Alas, his half-estranged daughters Leslie (Nancy Kwan) and Georgia (Jennifer Rhodes), Georgia’s little daughter Peggy (Lesly Fine), Georgia’s bed buddy (and soon to be Leslie’s boyfriend) Ross (Ross Hagen), use just this moment for a nice family visit. So, while MacGregor is wandering through his island wilderness, the leopard has rather more tasty targets set before it, with a Yorkshire terrier as an aperitif, even.

On paper, Lee Madden’s Night Creatures does sound like a rather good idea, for the deconstruction of the Great White Hunter by confronting him with his failure as a father might not be the newest idea, but certainly is one that by all rights should be a decent base for an animal attack thriller with a bit more going below the surface.

Alas, that’s not this film, because the idea of keeping themes or ideas where someone in the audience might miss them seems to have been anathema to the people involved in the production. Consequently, the actors are permanently telling each other their inner states and the film’s themes beside the whole Pleasence/leopard duel in impossibly wooden dialogue full of bad 70s pop psychology, empty melodramatics and the kind of therapy speech that to me always suggests a complete disconnect with actual human psychology, not to speak a total absence of either believable, or beautiful, or simply effective dialogue writing.

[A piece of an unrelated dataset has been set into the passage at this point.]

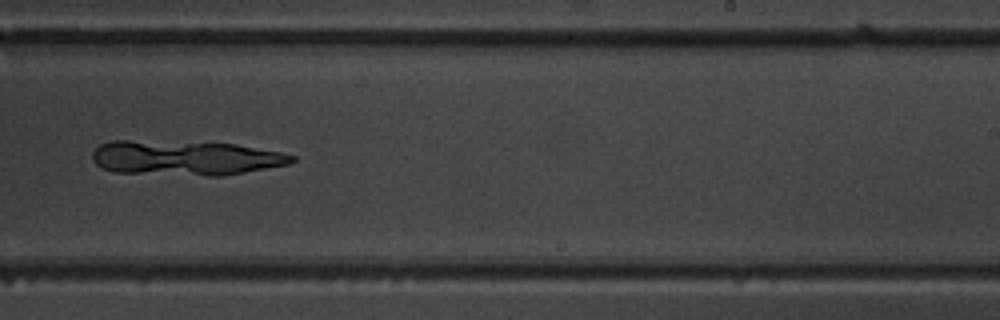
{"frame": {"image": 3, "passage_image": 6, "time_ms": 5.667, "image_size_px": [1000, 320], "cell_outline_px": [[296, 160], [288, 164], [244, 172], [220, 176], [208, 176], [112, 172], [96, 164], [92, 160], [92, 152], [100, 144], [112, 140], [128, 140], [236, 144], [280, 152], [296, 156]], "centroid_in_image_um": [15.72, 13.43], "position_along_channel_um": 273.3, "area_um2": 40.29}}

It doesn’t help that only one of the three core actors – Pleasence, obviously - is actually good enough to deliver this dross with conviction and style, while Kwan in particular drones the nonsense with all the emotional involvement of robot, and Hagen’s only there to show off his chest and a lot of hair.

Whenever Pleasence is alone, or just stalking through the jungle, the film nearly becomes worthwhile, though Madden does his best to sabotage even these moments via judicious over-application of stylistic elements like freeze frames as well as random slow-motion and meaningful editing that is on the same level of intelligence and subtlety as the writing. Only from time to time, Madden stumbles upon a moment that actually is meaningful and effective (like the first major character death), but these moments of poignancy are, as is Pleasence’s effort, buried under so much dross I quickly found myself actually annoyed at the film’s empty gestures that only ever destroy the depth they are supposed to create.